Delayed or Not: How the DOL Fiduciary Rule Is Transforming Commission Products
We still await formal response from the Department of Labor (DOL) to President Trump’s executive order instructing the DOL to re-evaluate the fiduciary rule. The DOL reportedly filed documents with the Office of Management and Budget (OMB) last week regarding how it will respond to the executive order, but those documents will not be made public until the OMB has reviewed them.
On the legal front, the Texas federal judge in the lawsuit brought by industry groups against the DOL ruled last week in favor of the DOL, allowing the rule to stand.
Many advisors have asked us if a delay of the April 10, 2017, implementation date – or even a full repeal of the rule – would mean all the changes we have discussed over the past year will simply roll back to their pre-DOL state. While a delay, review or repeal of the rule would likely alleviate some aspects, the industry has already begun an evolution to increase transparency and further reduce conflicts of interest.
As we’ve previously mentioned, this evolution began before the DOL finalized its fiduciary rule in April 2016. The Securities Exchange Commission (SEC) has driven the movement to eliminate 12b-1 fees in advisory accounts, as well as the conversion of mutual funds within advisory accounts to lower-cost share classes specifically designed for advisory accounts. In accordance with SEC guidance, as of Jan. 1 of this year, Securities Service Network rebates all 12b-1 fees in advisory accounts back to the clients. The mutual fund share class conversion project is under way, with a new approved mutual fund list anticipated by the end of February and conversions beginning in March.
Regardless of the outcome of the DOL fiduciary rule, the SEC-driven changes in advisory accounts will not be rolled back. We encourage you to take action, if you haven’t already, to adjust your practice – including service and pricing models – to reflect this new reality of the advisory business. To assist you, we created a guide for evaluating your service and fee matrix and discussing fees with clients.
Like the SEC, FINRA has been focusing on conflicts of interest, including costs to clients and compensation structures within similar products. In 2015, FINRA paid significant attention to the use of L-share variable annuities due to the “shorter surrender periods, but higher costs.” In 2016, FINRA focused on the use of mutual fund A, B and C share classes within 529 plans, indicating firms should assess which share class is appropriate based on the client’s investment time horizon and liquidity needs. In 2017, FINRA again is focusing on mutual funds and variable annuities to identify sales practice violations such as excessive and short-term trading of long-term products. The past several years of examination letters show FINRA has a focus on conflicts associated with the compensation for product share classes.
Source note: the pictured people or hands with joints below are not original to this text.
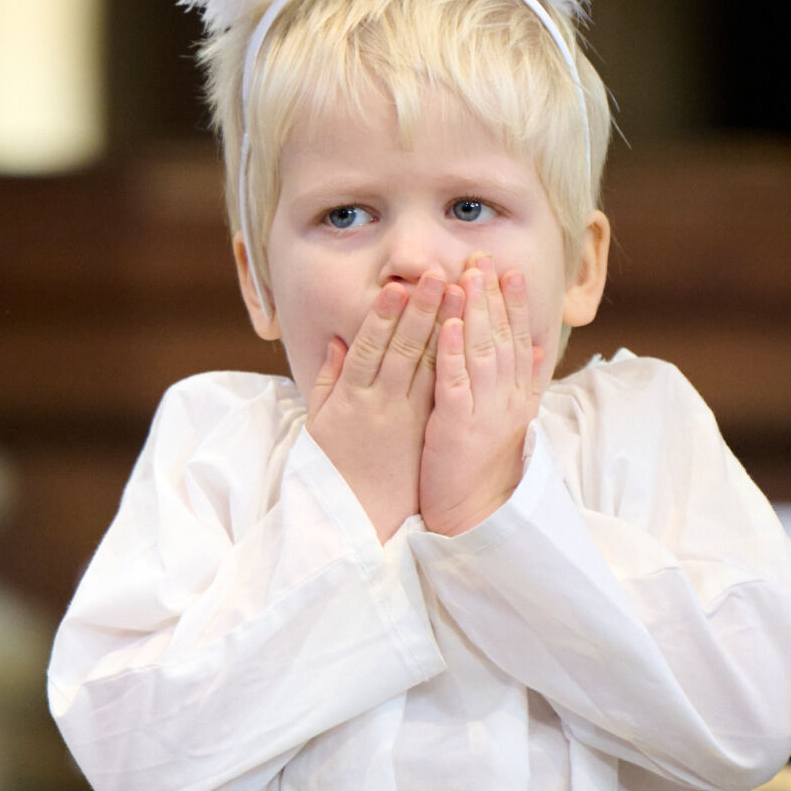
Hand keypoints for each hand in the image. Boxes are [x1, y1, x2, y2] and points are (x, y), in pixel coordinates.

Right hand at [305, 271, 444, 540]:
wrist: (364, 516)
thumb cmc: (336, 466)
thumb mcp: (319, 423)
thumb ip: (328, 380)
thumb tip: (339, 341)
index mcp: (351, 399)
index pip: (369, 348)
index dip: (384, 316)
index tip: (397, 287)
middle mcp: (383, 404)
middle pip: (406, 349)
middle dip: (423, 310)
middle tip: (438, 274)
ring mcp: (410, 417)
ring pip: (431, 365)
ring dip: (447, 326)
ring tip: (460, 293)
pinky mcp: (429, 430)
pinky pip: (447, 389)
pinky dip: (460, 361)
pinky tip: (471, 335)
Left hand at [419, 257, 545, 535]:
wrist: (473, 513)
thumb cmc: (481, 463)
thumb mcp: (507, 417)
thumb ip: (521, 381)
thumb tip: (535, 347)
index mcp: (519, 396)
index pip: (520, 340)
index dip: (516, 304)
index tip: (510, 271)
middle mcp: (507, 399)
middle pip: (503, 338)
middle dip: (493, 295)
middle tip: (483, 258)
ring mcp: (485, 411)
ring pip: (482, 352)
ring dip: (475, 312)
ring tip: (467, 278)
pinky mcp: (457, 425)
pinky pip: (456, 382)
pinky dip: (453, 351)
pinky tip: (449, 324)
Similarly, the DOL made it clear that one of the biggest conflicts for advisors is differing compensation for the same type of product. Product companies and firms have been working together to eliminate compensation incentives to sell one product over another by leveling commissions for each product type. Doing so would significantly reduce the ability for a plaintiff’s attorney to argue that compensation played a part in the selection of the product within its own category of product.
The potential delay of the DOL rule adds another layer of uncertainty around the changes occurring with commission products. Tracing the entire compensation chain for these products, analyzing each action and entity for issues under the rule, and proposing action that doesn’t create a chain effect of unintended consequences, has been incredibly challenging for product sponsors and broker-dealers.
With so many changes already in motion to level compensation on product types and reduce costs to consumers, the proliferation of new lower-cost products may be the new normal, regardless of what happens to the DOL rule. When we have clarity around whether the rule will move ahead as planned, be delayed for a specified amount of time or be repealed, we will reassess the new product landscape and make adjustments to our policies and processes as needed to best serve clients and advisors.